Tue Oct 23 23:34:34 PDT 2018

On Wednesday, 24 October 2018 3:15:51 AM AEDT Ryan Novosielski wrote:

> I realize this may not apply to all cluster setups, but I’m curious what
> other sites do with regard to software (specifically distribution packages,
> not a shared software tree that might be remote mounted) for their login
> nodes vs. their compute nodes.

At VLSCI we had separate xCAT package lists for both, but basically the login 
node was a superset of the compute node list.  These built RAMdisk images so 
keeping them lean (on top of what xCAT automatically strips out for you) was 
important.

Here at Swinburne we run the same image on both, but that's a root filesystem 
chroot on Lustre so size doesn't impact memory usage  (the node boots a 
patched oneSIS RAMdisk that brings up OPA and mounts Lustre then pivots over 
onto the image there for the rest of the boot).  The kernel has a patched 
overlayfs2 module that does clever things for that part of the tree to avoid 
constantly stat()ing Lustre for things it has already cached (IIRC, that's a 
colleagues code).

We install things into the master for the chroot (tracked with git) then have 
a script that turns the cache mode off across the cluster, rsync's things into 
the actual chroot area, does a drop_caches and then turns the cache mode on 
again.

Hope that helps!
Chris
-- 
 Chris Samuel  :  http://www.csamuel.org/  :  Melbourne, VIC

▶ GIVEN RECORDS:
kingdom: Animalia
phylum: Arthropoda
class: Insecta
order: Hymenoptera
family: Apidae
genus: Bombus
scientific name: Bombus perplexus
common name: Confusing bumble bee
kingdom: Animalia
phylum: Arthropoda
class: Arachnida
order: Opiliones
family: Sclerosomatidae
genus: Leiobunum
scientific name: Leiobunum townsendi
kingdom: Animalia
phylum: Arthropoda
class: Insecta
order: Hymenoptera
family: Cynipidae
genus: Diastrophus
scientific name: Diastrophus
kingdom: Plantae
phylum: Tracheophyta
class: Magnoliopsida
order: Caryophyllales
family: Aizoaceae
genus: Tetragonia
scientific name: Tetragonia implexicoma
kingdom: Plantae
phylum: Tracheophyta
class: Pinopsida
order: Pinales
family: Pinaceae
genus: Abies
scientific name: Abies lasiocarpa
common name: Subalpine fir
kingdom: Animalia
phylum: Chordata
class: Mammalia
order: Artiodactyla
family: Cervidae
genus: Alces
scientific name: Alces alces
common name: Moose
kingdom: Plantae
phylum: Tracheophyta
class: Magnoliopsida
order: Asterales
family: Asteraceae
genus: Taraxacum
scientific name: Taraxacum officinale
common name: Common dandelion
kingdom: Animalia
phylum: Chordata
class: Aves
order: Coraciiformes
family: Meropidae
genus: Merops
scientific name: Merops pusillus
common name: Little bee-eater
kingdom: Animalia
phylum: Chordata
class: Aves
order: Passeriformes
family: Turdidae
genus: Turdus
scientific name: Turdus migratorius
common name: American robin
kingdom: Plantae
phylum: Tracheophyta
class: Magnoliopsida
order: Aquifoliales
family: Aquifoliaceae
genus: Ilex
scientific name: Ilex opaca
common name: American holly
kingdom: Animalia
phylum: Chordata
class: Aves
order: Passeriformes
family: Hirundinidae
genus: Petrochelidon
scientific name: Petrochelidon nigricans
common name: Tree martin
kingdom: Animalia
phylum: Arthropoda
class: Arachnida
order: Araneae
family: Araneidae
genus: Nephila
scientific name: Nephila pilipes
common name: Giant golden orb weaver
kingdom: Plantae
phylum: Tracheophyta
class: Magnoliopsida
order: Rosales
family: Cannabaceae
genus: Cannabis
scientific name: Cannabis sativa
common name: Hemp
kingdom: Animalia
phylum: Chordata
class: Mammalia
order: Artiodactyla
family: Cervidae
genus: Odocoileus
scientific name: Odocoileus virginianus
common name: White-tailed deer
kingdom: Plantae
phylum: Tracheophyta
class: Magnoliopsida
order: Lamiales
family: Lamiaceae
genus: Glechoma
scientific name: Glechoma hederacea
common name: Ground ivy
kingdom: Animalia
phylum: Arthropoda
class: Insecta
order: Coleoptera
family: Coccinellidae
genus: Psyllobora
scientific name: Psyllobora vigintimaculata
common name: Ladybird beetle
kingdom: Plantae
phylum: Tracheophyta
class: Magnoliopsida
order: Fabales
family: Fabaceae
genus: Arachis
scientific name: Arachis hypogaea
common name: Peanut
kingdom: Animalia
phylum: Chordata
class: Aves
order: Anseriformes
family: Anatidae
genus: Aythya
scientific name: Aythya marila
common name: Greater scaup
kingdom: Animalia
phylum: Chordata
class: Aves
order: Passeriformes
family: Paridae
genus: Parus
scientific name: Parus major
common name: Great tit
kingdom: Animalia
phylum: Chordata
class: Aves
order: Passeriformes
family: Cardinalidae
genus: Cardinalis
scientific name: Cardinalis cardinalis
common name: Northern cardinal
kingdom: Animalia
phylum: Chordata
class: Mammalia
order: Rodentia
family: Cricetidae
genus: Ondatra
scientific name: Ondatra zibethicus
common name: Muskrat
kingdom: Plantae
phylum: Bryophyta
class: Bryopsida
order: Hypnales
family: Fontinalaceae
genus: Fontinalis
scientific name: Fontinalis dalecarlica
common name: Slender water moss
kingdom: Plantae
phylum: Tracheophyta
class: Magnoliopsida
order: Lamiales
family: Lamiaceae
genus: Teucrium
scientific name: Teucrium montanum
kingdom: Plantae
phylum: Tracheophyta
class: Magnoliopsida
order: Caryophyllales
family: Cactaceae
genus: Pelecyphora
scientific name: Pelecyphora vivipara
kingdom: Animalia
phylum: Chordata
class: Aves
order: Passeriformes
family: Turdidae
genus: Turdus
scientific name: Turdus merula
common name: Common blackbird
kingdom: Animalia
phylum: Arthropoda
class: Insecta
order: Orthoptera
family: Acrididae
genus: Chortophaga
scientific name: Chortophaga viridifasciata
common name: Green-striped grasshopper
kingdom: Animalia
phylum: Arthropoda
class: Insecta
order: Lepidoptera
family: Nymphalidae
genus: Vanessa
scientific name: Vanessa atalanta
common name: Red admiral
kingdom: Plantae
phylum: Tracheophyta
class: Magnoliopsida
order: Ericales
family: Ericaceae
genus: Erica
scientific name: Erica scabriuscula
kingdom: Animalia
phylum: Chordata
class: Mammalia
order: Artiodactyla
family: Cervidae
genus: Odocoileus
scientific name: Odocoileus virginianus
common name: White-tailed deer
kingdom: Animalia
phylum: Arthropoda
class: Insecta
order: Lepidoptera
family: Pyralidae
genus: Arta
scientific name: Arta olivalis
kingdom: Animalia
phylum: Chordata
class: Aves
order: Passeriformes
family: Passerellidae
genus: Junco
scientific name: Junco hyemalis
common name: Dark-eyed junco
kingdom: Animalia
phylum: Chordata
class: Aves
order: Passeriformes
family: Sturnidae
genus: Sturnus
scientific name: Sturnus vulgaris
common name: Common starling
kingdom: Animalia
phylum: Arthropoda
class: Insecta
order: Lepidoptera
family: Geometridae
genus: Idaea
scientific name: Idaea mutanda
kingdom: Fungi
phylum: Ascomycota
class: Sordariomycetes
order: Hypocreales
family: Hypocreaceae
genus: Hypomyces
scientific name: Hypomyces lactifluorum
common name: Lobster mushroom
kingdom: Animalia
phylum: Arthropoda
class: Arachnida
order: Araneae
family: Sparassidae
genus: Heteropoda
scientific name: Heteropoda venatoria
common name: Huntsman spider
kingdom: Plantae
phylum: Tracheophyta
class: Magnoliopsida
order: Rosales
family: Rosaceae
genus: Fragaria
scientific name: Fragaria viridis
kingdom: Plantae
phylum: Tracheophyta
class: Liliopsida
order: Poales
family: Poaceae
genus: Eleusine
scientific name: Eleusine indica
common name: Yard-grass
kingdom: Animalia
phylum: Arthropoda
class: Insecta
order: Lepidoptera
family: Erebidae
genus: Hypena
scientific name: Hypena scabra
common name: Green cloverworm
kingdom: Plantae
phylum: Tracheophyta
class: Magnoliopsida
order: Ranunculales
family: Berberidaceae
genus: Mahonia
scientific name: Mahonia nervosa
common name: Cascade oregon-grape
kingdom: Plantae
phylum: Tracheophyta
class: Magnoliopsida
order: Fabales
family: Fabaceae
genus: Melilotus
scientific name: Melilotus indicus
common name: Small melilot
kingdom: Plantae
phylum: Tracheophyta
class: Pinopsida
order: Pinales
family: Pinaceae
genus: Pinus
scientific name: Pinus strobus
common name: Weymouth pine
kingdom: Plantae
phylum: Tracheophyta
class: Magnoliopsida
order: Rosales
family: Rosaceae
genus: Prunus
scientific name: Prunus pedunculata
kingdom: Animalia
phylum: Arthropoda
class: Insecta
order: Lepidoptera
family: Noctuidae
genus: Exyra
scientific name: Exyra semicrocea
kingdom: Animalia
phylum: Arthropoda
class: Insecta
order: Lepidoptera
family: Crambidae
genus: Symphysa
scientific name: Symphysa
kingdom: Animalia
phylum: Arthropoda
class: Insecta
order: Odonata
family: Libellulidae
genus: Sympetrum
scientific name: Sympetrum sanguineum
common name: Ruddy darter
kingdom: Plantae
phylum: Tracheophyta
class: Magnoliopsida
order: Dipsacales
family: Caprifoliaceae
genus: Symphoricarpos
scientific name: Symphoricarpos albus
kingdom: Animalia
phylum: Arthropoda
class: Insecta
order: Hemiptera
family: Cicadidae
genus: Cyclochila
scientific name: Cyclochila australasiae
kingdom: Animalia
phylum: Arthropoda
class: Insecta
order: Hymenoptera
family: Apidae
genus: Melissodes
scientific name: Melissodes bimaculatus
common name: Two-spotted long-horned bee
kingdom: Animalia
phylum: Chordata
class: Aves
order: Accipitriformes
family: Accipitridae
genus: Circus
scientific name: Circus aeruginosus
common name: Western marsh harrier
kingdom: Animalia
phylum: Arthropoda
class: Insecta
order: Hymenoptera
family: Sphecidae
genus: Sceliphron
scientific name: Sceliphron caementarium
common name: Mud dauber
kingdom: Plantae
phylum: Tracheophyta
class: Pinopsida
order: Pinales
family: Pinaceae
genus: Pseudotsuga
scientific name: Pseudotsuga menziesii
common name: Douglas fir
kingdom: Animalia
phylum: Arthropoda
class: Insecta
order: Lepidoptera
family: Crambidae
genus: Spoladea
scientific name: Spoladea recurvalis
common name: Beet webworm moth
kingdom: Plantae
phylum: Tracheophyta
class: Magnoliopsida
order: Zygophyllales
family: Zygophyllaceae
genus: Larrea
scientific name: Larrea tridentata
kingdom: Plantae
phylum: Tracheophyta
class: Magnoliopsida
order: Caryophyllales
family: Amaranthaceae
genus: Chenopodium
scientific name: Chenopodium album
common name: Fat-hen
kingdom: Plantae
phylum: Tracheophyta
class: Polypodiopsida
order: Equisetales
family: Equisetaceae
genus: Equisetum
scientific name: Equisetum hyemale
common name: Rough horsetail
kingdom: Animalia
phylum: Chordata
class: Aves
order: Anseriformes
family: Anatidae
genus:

▶ EXERCISE:
Reproduce the passage in the post about cluster software from "Here at Swinburne" up to and including "Hope that helps!", word for word.

▶ FULL ANSWER:
Here at Swinburne we run the same image on both, but that's a root filesystem 
chroot on Lustre so size doesn't impact memory usage  (the node boots a 
patched oneSIS RAMdisk that brings up OPA and mounts Lustre then pivots over 
onto the image there for the rest of the boot).  The kernel has a patched 
overlayfs2 module that does clever things for that part of the tree to avoid 
constantly stat()ing Lustre for things it has already cached (IIRC, that's a 
colleagues code).

We install things into the master for the chroot (tracked with git) then have 
a script that turns the cache mode off across the cluster, rsync's things into 
the actual chroot area, does a drop_caches and then turns the cache mode on 
again.

Hope that helps!